About The Book
"Land Here? You Bet!" is a true-life, coming-of-age tale about a young pilot in the early 1950's who, by a stroke of good luck, got the chance to live his dream.
While working at his uncle's sea plane facility for the summer, Ted Huntley, a twenty year old college student, discovered that one of his uncle's clients had a problem. The man, a bush pilot, had a contract with the United States Coast and Geodetic Survey, a forerunner of the National Oceanic and Atmospheric Administration. He was to provide six planes and six pilots for one of the survey teams they had in Alaska to help map the territory for the installation of a radar tracking system. The planes would be used in the bush, to haul personnel and equipment. The six planes had just been equipped with pontoons, and their pilots were scheduled to take off in them first thing the next morning. However, at the last moment, one of the pilots dropped out of the project.
Huntley is not sure where he got the courage to ask for the job, but he did. In spite of his youth and lack of bush experience, probably out of desperation, the bush pilot hired him.

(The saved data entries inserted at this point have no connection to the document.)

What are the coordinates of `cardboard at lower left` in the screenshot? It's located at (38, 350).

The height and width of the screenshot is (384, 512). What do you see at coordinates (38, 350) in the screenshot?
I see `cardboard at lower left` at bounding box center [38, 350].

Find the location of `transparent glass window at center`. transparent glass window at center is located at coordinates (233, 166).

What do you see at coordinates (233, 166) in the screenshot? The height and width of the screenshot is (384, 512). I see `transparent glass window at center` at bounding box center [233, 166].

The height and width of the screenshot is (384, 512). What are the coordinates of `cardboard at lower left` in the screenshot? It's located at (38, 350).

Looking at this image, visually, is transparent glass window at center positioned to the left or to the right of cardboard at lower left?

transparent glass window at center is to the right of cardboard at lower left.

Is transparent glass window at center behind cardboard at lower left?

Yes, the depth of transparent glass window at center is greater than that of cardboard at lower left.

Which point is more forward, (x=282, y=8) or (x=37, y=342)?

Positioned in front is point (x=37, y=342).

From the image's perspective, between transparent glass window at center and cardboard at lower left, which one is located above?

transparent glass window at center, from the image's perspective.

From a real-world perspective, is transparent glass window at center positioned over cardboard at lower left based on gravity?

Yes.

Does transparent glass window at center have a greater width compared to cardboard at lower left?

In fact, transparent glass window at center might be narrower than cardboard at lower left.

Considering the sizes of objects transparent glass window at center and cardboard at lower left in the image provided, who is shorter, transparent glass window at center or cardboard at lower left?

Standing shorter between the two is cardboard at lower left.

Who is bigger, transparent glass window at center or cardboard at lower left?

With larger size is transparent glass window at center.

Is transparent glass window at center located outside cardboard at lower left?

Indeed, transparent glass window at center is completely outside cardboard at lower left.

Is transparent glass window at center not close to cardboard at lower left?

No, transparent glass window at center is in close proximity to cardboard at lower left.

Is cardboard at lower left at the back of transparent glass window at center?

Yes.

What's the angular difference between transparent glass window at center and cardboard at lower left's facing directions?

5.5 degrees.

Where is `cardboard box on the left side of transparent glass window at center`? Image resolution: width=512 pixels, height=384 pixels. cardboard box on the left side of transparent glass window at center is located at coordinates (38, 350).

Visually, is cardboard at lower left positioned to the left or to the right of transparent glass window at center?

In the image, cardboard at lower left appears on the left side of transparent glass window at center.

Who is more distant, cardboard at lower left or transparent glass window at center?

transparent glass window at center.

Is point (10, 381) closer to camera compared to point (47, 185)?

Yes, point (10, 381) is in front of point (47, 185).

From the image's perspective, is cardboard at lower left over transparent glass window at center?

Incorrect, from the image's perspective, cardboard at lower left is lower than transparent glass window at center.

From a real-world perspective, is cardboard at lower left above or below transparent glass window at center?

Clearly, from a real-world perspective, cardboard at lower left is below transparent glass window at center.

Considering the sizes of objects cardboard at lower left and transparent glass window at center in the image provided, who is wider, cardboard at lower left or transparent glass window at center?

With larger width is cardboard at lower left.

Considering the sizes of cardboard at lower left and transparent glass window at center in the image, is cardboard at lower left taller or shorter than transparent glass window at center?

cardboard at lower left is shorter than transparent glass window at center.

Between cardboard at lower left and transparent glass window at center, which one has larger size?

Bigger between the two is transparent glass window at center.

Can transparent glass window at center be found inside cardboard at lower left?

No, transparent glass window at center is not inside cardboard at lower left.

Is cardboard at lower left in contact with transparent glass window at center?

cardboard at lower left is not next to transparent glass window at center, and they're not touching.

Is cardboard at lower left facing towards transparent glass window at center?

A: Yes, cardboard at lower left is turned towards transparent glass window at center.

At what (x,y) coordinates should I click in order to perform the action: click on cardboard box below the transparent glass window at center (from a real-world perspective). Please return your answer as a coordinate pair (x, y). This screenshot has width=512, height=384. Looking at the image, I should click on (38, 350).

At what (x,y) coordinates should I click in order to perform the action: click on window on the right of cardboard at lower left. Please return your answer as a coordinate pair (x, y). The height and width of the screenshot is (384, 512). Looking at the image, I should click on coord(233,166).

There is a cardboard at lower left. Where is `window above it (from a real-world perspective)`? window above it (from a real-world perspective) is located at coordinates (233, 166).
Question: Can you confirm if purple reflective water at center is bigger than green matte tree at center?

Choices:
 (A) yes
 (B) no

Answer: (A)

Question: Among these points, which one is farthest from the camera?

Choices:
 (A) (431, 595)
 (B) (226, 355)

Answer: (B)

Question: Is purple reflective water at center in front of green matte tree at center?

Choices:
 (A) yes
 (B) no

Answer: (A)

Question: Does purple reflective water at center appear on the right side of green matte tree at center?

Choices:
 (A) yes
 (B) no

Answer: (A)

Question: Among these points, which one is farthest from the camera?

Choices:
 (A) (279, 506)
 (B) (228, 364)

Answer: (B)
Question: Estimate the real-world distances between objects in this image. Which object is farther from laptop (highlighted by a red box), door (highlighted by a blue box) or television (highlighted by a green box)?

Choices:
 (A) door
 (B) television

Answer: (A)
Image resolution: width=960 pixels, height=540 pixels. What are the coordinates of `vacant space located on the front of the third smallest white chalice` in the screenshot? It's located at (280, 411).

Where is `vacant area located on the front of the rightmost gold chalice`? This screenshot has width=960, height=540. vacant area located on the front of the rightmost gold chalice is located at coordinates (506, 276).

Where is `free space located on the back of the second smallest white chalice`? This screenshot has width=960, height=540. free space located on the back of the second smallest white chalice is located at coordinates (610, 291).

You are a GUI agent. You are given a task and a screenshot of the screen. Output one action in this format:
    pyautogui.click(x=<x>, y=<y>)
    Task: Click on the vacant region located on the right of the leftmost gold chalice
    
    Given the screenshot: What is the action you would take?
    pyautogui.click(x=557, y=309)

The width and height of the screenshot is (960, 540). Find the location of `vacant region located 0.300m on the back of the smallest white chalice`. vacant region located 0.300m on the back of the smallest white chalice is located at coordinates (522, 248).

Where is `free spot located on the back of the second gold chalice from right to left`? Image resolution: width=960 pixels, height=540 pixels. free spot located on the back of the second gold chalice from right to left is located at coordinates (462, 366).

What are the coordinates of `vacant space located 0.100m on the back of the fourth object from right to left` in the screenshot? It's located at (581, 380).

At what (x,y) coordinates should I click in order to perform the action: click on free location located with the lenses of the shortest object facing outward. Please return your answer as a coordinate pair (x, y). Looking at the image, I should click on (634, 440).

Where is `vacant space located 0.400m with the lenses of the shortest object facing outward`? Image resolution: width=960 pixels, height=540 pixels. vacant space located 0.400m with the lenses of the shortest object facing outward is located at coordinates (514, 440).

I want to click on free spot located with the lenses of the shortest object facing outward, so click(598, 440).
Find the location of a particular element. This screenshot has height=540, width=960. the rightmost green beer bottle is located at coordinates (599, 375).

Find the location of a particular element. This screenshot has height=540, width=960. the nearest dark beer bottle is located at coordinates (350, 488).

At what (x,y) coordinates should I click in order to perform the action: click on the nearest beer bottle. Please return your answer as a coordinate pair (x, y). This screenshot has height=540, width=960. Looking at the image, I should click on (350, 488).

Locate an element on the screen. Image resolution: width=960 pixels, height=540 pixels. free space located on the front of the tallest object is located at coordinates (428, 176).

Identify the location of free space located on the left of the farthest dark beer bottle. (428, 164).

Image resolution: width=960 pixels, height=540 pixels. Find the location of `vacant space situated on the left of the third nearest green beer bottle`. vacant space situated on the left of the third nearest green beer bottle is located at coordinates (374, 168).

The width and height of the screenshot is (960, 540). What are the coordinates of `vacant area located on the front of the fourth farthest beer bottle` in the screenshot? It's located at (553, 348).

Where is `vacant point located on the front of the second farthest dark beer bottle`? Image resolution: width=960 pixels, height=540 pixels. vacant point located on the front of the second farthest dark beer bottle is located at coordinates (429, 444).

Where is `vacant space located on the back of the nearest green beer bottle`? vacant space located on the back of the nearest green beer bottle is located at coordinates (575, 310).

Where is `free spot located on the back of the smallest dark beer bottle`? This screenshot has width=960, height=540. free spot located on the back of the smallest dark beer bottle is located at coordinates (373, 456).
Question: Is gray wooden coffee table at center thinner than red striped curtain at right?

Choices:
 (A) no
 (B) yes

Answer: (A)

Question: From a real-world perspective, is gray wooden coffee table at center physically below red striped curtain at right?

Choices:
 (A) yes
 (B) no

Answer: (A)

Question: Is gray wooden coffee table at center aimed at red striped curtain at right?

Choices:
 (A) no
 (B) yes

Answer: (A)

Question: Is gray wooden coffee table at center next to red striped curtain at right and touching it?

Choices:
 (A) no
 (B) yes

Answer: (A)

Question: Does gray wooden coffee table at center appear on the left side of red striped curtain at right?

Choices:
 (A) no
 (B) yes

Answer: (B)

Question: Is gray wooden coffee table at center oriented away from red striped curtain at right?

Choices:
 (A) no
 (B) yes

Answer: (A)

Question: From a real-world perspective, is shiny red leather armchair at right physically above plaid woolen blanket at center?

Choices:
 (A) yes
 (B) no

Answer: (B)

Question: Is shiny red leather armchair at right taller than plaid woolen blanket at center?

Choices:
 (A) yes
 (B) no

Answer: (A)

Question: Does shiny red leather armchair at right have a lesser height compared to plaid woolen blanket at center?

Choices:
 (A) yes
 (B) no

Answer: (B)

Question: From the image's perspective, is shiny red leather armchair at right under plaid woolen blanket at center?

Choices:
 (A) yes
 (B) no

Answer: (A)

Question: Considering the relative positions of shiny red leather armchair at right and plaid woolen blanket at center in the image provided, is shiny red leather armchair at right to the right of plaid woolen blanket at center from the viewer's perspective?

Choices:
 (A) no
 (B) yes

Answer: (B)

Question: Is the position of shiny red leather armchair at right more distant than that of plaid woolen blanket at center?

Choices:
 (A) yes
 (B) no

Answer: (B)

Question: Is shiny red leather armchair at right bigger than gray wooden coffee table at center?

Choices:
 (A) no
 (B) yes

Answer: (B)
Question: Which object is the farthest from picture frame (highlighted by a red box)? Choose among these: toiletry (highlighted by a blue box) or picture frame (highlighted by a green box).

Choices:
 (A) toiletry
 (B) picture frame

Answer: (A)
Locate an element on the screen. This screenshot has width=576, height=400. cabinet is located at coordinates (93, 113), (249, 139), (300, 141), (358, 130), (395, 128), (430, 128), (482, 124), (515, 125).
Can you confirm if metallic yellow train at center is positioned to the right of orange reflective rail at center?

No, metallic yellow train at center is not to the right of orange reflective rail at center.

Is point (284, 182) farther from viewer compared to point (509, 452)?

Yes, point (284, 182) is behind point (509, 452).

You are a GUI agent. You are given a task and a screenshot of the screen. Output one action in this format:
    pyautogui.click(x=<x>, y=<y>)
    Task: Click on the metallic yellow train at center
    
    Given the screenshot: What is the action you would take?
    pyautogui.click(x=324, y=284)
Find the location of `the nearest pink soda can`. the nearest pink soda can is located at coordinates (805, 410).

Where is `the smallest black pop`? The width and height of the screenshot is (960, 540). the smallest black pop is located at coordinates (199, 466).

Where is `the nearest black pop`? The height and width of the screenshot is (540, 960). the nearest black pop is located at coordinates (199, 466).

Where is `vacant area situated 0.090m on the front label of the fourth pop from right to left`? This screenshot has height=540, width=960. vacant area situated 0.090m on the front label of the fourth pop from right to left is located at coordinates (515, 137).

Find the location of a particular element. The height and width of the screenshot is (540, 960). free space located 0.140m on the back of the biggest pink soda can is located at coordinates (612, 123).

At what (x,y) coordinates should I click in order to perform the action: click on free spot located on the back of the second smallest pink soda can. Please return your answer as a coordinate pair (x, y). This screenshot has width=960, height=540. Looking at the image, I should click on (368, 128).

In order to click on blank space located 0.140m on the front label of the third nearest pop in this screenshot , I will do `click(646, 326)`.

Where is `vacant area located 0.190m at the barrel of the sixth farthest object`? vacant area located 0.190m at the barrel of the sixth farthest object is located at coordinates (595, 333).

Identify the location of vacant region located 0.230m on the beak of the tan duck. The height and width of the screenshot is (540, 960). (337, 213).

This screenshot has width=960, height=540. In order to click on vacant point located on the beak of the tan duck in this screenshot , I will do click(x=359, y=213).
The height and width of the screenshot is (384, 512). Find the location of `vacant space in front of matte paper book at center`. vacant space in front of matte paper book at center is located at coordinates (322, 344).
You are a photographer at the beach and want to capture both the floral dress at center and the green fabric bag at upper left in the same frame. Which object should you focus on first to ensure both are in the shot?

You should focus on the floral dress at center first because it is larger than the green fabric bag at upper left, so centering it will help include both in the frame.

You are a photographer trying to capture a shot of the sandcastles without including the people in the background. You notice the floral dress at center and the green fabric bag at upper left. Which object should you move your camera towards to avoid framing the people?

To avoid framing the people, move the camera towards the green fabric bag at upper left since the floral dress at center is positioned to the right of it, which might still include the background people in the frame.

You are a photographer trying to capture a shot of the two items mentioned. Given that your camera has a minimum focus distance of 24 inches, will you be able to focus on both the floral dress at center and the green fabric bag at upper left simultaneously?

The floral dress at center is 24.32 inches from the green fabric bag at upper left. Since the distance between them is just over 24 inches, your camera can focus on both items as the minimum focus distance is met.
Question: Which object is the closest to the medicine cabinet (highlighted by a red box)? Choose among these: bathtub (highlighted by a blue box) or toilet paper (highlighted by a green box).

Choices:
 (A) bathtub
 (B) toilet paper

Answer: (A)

What followed was two adventure-filled summers during which Huntley was initiated into the world of bush flying. But it took Ted Huntley one more summer, this time flying off glaciers for a prospector in British Columbia, to complete his initiation.
"Land Here? You Bet!" is, first of all, an entertaining memoire. It is also a primer on bush flying for any pilot who has ever dreamed of flying the Alaskan bush, and a pleasant memory jogger for those who have flown it. For the reader who has never flown, it is an opportunity to savor the experience vicariously. " Land Here? You Bet!" is also about daring to have dreams, and the courage to pursue them.